Postfeminism and Body Image - looking beautiful while making a nice smoothie

Friday 18 November 2022

Professor Sarah Riley is the co-author of newly published book that explores the intersection of postfeminism and health studies.

Professor Sarah Riley.

Last updated: Friday 18 November 2022

Professor Sarah Riley, co-author of newly published Postfeminism and Body Image, says fifteen years ago she didn't know if she had a thigh gap or not because she didn't have those words in her vocabulary.

“Now I do know. I can tell myself it doesn’t matter, although of course now it does. Because now I know it matters.”

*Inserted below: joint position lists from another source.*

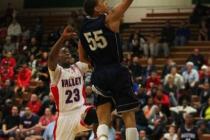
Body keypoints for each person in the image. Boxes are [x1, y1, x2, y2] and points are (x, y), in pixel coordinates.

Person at [79, 0, 139, 140]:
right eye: (102, 1)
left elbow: (82, 58)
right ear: (96, 9)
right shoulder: (109, 18)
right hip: (116, 70)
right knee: (128, 114)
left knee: (103, 116)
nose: (105, 2)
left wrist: (96, 64)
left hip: (99, 73)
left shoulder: (82, 28)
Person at [48, 26, 98, 140]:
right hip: (65, 116)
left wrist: (82, 41)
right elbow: (51, 58)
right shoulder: (57, 73)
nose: (68, 53)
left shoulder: (78, 67)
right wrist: (63, 38)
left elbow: (89, 61)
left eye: (69, 52)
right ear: (58, 57)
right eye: (64, 52)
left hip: (81, 110)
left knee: (99, 114)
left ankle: (97, 136)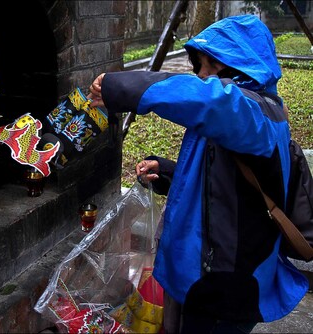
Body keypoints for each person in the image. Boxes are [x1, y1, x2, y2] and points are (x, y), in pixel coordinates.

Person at [88, 15, 308, 334]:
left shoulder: (256, 113)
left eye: (213, 66)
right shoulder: (233, 123)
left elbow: (208, 101)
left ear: (245, 68)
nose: (203, 75)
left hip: (225, 286)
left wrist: (118, 86)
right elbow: (222, 183)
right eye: (200, 65)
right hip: (202, 277)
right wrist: (166, 173)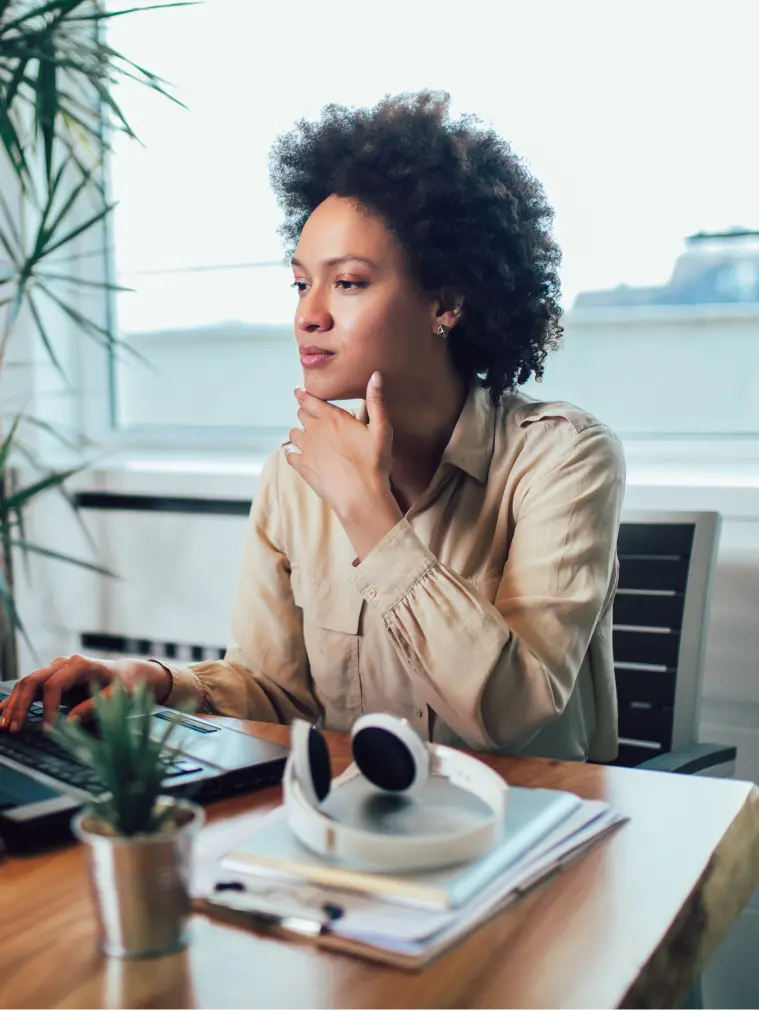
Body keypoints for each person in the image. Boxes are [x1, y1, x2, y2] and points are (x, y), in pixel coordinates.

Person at [0, 91, 625, 761]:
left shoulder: (563, 456)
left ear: (444, 302)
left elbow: (513, 711)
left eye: (348, 282)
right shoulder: (294, 473)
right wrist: (154, 683)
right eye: (301, 285)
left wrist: (367, 510)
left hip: (530, 826)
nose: (308, 315)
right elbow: (276, 692)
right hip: (356, 830)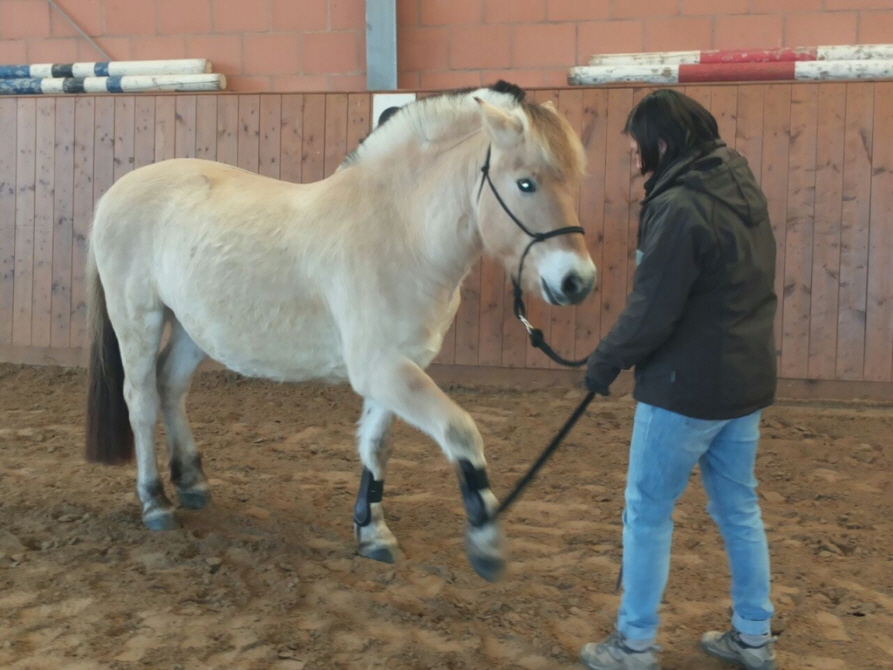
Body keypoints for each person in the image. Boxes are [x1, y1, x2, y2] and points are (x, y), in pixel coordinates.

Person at [579, 89, 778, 670]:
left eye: (637, 146)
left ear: (661, 143)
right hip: (743, 384)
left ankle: (634, 644)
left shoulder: (680, 206)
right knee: (739, 509)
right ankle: (753, 637)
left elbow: (652, 308)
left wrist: (605, 360)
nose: (633, 157)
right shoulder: (739, 185)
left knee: (645, 512)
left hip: (684, 389)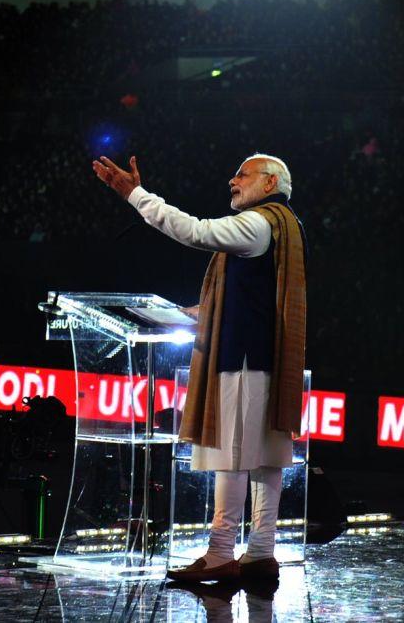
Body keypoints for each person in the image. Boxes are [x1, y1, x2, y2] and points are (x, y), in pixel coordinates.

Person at [93, 152, 307, 583]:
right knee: (265, 458)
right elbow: (254, 295)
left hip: (243, 360)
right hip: (264, 357)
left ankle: (221, 552)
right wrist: (203, 311)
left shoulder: (258, 223)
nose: (233, 179)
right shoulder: (284, 224)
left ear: (269, 184)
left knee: (232, 456)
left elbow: (193, 231)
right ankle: (261, 552)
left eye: (242, 174)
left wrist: (134, 194)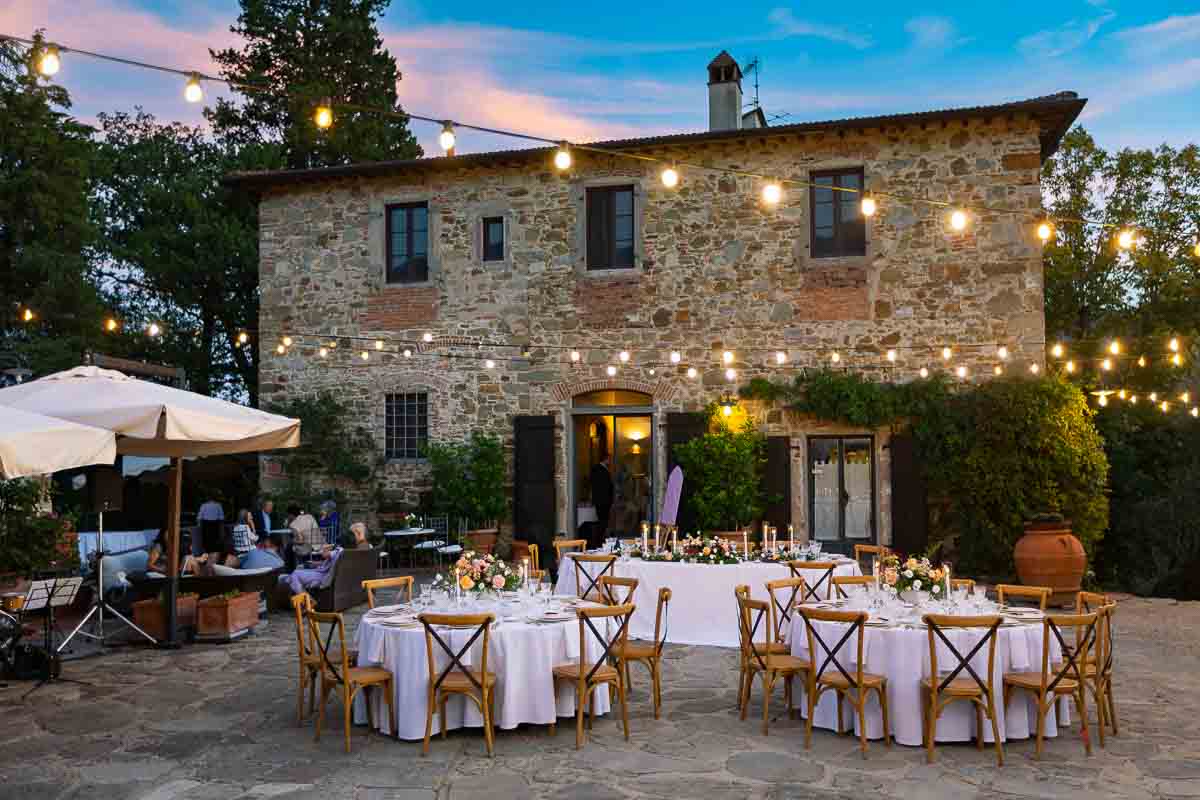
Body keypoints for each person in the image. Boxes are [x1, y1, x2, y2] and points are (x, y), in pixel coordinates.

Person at [279, 537, 344, 595]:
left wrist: (326, 547)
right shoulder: (343, 552)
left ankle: (306, 599)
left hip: (322, 576)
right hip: (321, 573)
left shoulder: (338, 550)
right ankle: (303, 595)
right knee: (295, 574)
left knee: (295, 574)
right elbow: (327, 563)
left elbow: (325, 555)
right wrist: (313, 563)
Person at [589, 455, 614, 547]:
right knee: (602, 521)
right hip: (603, 500)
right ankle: (599, 542)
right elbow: (604, 486)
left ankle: (600, 541)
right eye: (609, 459)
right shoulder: (599, 469)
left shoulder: (596, 469)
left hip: (601, 500)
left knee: (602, 521)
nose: (610, 461)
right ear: (606, 459)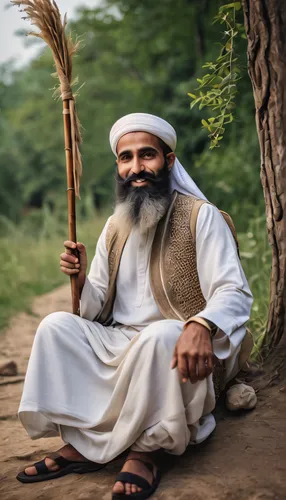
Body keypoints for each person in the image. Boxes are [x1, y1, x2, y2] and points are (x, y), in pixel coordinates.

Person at [16, 113, 253, 499]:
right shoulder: (115, 225)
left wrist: (201, 325)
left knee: (159, 336)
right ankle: (86, 444)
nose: (136, 167)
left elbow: (234, 291)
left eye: (147, 155)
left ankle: (149, 449)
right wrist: (79, 282)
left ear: (169, 160)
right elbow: (93, 307)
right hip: (122, 343)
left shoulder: (201, 217)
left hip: (176, 350)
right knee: (56, 326)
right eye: (126, 158)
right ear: (118, 166)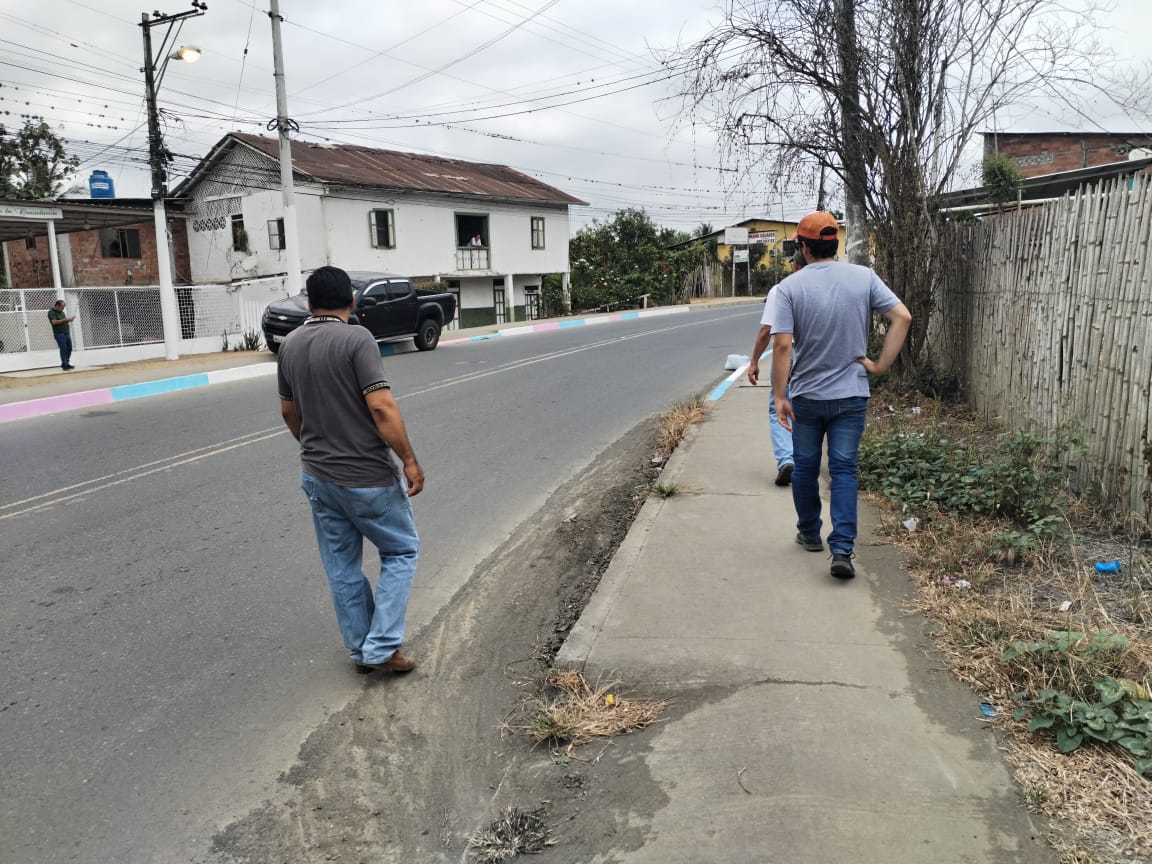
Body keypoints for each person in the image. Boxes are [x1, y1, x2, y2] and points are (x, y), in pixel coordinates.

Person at [277, 266, 426, 673]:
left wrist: (315, 446)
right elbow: (381, 406)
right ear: (352, 300)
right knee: (401, 550)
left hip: (317, 476)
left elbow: (289, 411)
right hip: (366, 476)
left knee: (341, 566)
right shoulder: (358, 339)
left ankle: (362, 651)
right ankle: (381, 648)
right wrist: (409, 461)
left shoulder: (289, 344)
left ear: (310, 303)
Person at [771, 212, 912, 579]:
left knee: (805, 467)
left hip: (807, 396)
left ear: (803, 247)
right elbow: (903, 317)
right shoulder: (864, 277)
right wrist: (879, 366)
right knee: (844, 468)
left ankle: (809, 533)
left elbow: (783, 345)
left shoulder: (789, 287)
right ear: (835, 245)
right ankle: (842, 550)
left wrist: (779, 396)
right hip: (851, 394)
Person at [746, 248, 808, 486]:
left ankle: (786, 459)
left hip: (788, 354)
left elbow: (767, 331)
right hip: (815, 355)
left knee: (778, 407)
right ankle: (812, 460)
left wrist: (754, 361)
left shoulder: (781, 289)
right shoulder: (827, 287)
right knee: (810, 407)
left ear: (796, 265)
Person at [47, 299, 75, 370]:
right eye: (62, 307)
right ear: (57, 306)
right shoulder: (51, 312)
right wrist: (66, 320)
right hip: (59, 333)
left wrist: (69, 320)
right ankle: (65, 364)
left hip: (66, 332)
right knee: (63, 348)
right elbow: (54, 322)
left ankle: (66, 363)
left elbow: (63, 321)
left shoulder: (62, 312)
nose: (63, 309)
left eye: (63, 308)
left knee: (69, 348)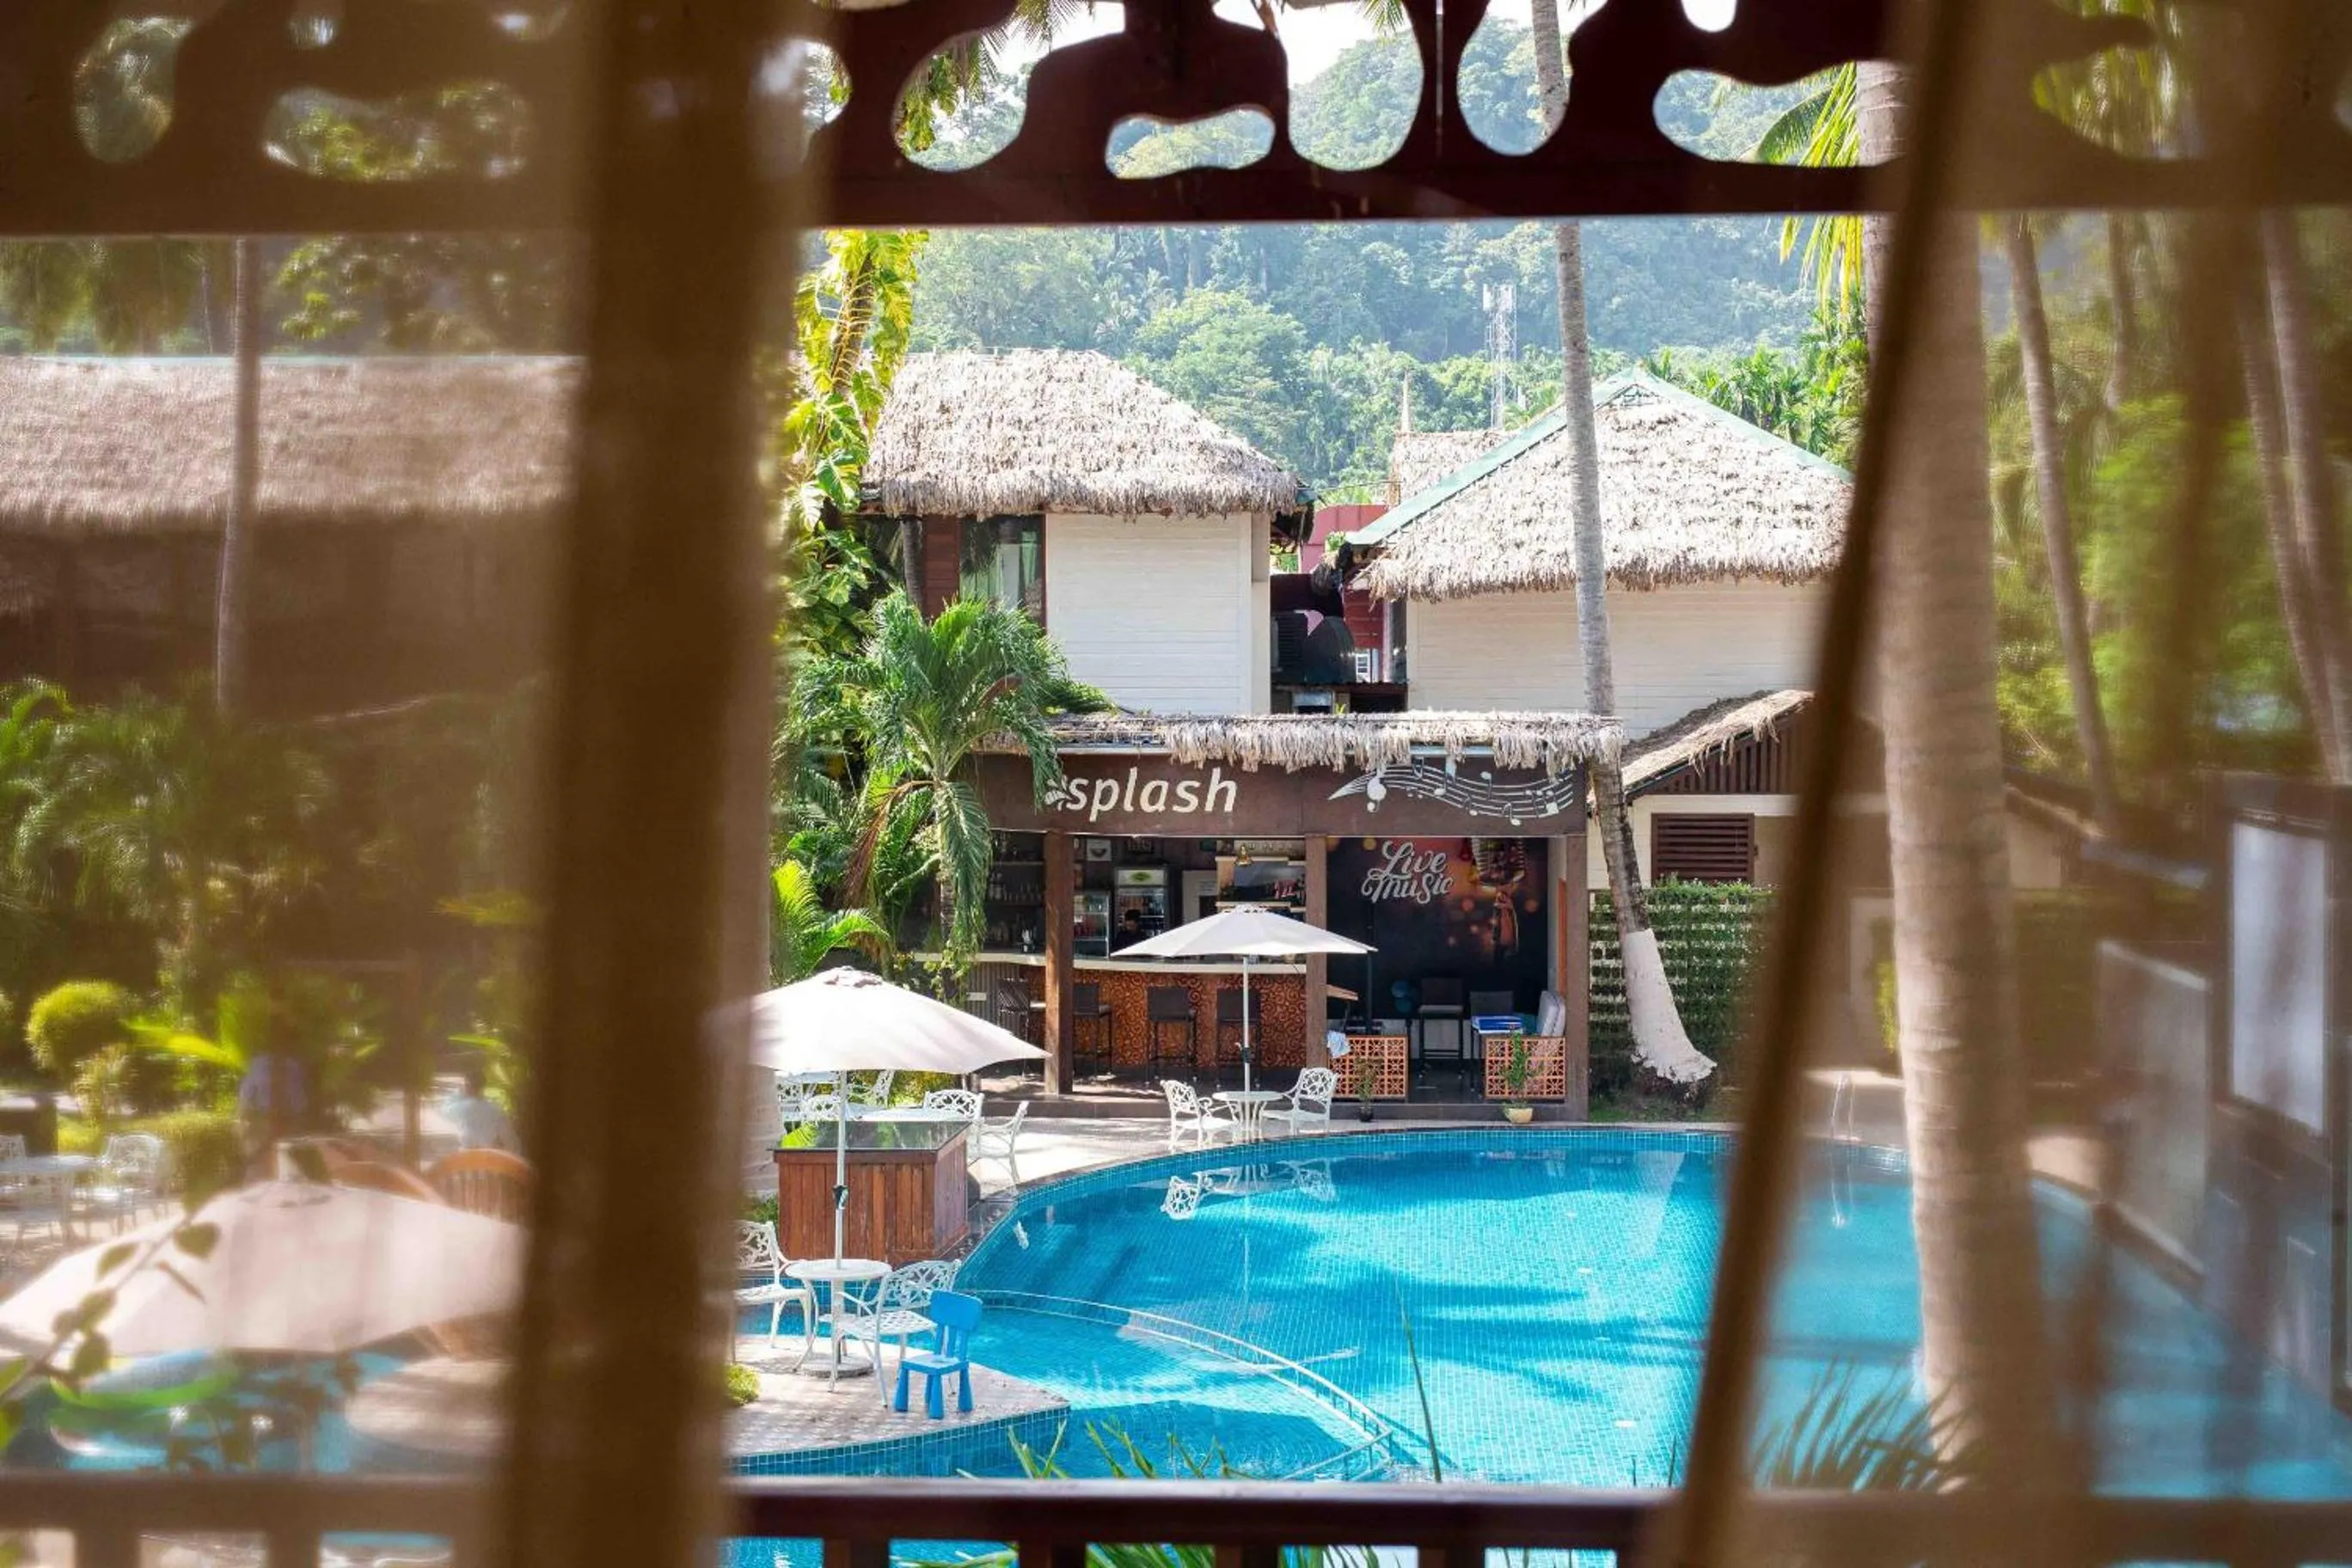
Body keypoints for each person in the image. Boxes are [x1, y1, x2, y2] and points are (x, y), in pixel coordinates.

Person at [444, 1065, 520, 1154]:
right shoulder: (496, 1109)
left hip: (467, 1154)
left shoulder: (459, 1108)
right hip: (490, 1154)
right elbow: (508, 1138)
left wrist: (459, 1093)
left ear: (466, 1086)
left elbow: (444, 1111)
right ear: (483, 1086)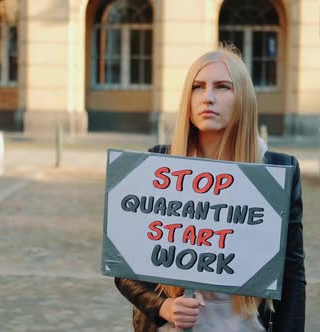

Professor Riley, Director of Massey’s Critical Health Psychology programme, is referring to the social media-driven notion of the desirability of a thigh gap that exploded into women’s consciousness around 2012.

Look up 'thigh gap' on Google today and you come up with over 37 million results. They include YouTube offerings like 'Thigh Gap in 7 DAYS!', attracting comments such as "Giving this a try! My thighs are my biggest insecurity and I desperately want a thigh gap."

The extreme methods some women resort to in pursuit of the ideal thigh gap illustrates the postfeminism idea that women empower themselves by working on their appearance. Professor Riley says if feminism was about the advocacy of equal rights for women, postfeminism sees empowerment through a set of ideas about ideal femininity.

“This idea can influence all areas of women’s lives, their sexual identities, as a mother and their working lives, in relation to how they think about health and personal appearance. On the one hand it’s very attractive because it offers us the promise that we can be whoever we want to be, as long as we want it enough to work on ourselves. On the other hand it ‘smuggles in’ a lot of harm.”

Professor Riley says the postfeminism set of ideas was driven by the media in the 80s and then the 90s, when the Spice Girls were dominating the global charts.

“It was all about female power, using the language of feminism, celebrating women’s sexuality. It all looked new and exciting, but there was this element of hiding traditional gender roles in new packaging. After feminists criticised the culture that requires women to dress up to look nice for men, we now have postfeminism saying that women should dress up to look nice for themselves. You work on your body and yourself as a choice because its empowering.”

Professor Riley says this argument is used to sell incredible amounts of product.

“There’s a lot of pressure to look a particular way. The amount of product, the amount of skill, the amount of work women need to make up a normal face is incredible but it’s ‘their choice’ and empowering.”

The resources required to ‘work on yourself’ range from make-up kits to pricy gym memberships and even kitchen blenders for creating ‘health’ foods for a better body.

“The concern is that it’s hard to complain because it’s your ‘choice’, even if, in our culture, if you don’t do it you can be punished for it."

So while postfeminism appears to offer really desirable ideas about femininity, Professor Riley says there’s always ‘a bit of a sting in the tail’. Her research looks at how the pursuit of ideal femininity can undermine women and make them vulnerable.

“There’s always more you can do. It’s constant work on yourself. You can’t just relax. It’s all about optimal living in a very pressured way. Often we’re being asked to do two contradictory things at once. You’ve got to be there for your baby all the time, but at the same time be there for yourself. Or love your body, but at the same time work on it to change it.

“This sets us up to fail. And to understand that the failure is our fault.”

Professor Riley and her co-authors Dr Adrienne Evans and Dr Martine Robson spent time on the internet looking at make-up tutorials and health influencers as part of the research for Postfeminism and Body Image.

The newly-published book.

“We looked at this idea of loving your body. Women have to have a positive body image. If they don’t then somehow they’ve failed. Now you’ve got a body you don’t like, and a mind you don’t like and both of them are your fault," Professor Riley says.

She says these days telling women to diet is seen as suggesting their bodies aren’t good enough, but telling them to eat healthily – or ‘healthy’ as the media would have it – amounts to much the same thing.

“The promise is about looking good and living a good life, but our concern is that it focuses back on appearances, because when you look at those influencers they’re not just making a nice smoothie, they’re looking beautiful when they’re making a nice smoothie and they’ve got a beautiful home behind them.”

Professor Riley says complex issues rarely have simple solutions, but the book offers some useful tips such as using your emotions as a barometer. If the social media you follow makes you feel good, keep following it, but if it makes you feel bad, give yourself a break.

It’s also really useful to know that ideas of ideal femininity are contradictory, so however hard we try it’s impossible to get it right.

“We can experience our bodies in ways that are less judgemental,” Professor Riley says.

Postfeminism and Body Image follows an earlier book by Professor Riley and her co-authors, Postfeminism and Health, which won a 2021 British Psychology Society book award.